Learning cultural traditions, the development of supportive networks for women in communities and seeing women take positive steps in their lives have all been positive achievements.

Challenges:

Obtaining funding. The need to educate mainstream Canadians on Aboriginal issues and build relationships based on understanding and not "myths" have been substantial challenges.

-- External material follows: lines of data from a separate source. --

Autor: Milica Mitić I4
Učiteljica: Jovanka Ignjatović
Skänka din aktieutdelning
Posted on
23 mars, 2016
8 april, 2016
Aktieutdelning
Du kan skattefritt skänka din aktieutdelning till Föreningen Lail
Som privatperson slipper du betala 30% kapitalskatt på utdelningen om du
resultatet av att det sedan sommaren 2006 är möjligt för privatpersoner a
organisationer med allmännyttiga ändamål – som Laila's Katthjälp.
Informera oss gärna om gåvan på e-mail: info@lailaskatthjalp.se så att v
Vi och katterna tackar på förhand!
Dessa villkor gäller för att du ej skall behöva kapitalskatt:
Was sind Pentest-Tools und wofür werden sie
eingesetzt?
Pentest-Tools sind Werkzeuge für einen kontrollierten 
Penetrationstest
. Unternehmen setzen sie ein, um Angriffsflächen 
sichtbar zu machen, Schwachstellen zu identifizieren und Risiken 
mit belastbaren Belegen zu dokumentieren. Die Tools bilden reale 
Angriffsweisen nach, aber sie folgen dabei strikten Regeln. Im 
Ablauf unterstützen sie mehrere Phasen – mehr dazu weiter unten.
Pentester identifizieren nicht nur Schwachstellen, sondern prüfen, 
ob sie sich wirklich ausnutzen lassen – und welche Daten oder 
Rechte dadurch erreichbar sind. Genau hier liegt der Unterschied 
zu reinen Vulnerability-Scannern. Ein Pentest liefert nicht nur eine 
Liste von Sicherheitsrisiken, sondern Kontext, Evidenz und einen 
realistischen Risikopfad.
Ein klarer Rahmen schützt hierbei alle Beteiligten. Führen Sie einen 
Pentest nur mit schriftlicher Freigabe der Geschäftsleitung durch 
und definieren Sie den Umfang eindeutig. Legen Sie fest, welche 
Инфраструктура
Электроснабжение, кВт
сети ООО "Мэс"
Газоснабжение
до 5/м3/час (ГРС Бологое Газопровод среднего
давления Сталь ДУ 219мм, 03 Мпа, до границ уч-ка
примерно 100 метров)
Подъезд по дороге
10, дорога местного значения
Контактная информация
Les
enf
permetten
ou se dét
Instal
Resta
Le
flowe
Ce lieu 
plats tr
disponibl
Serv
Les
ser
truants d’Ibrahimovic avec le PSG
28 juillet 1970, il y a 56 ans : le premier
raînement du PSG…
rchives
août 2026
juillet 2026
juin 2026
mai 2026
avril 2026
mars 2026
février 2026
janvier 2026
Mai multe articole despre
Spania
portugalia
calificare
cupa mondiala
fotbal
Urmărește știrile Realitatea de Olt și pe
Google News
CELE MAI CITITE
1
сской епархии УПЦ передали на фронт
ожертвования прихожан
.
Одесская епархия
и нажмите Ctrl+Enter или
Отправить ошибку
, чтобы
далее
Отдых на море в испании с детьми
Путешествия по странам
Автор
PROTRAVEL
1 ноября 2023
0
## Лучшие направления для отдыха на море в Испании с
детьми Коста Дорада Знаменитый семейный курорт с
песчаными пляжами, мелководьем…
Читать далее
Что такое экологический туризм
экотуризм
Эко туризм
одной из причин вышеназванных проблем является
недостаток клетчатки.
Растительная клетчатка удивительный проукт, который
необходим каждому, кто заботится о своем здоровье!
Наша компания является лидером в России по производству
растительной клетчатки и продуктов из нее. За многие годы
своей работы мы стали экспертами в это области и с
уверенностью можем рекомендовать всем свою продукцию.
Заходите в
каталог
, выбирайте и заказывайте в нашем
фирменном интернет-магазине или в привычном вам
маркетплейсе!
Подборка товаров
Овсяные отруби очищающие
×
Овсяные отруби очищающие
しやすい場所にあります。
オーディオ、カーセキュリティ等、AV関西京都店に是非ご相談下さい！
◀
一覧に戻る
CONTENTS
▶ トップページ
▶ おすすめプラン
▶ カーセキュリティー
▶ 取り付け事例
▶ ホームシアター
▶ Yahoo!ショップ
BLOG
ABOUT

Things to Know to Replicate
Replication Advice:

It is important to remember to let the communities decide what they need. Always wait for people to ask – offer information – do not prescribe. A process needs to be created so agencies can indicate they need to have help to learn, and to support their need in the way they want. Women have power in the community. Women need to know they have power. The assessments done prior to the project showed women wanted to take on leadership roles but felt they weren't equipped with the knowledge they needed even the ones that were well educated (University). Many believed they didn't have anything to offer. This is true in most communities. The project allowed approximately sixty women to gain the skills in different areas to take on leadership roles in their communities at all levels. Address all aspects of community and individual life, as per the medicine Wheel - mental, spiritual, physical and emotional. Learning the roots of empathy is a primary approach - the importance of addressing the mental aspect of violence, that bullying - emotional abuse-- is the worst kind of abuse. Hold workshops one day at a time – without being overwhelming – basic materials. Be able to return as needed for the 'next round'.

Resources:

Adequate funding would need to be acquired for program success. Networking and establishing good working relationships within the community are essential for garnering both community support and client participation.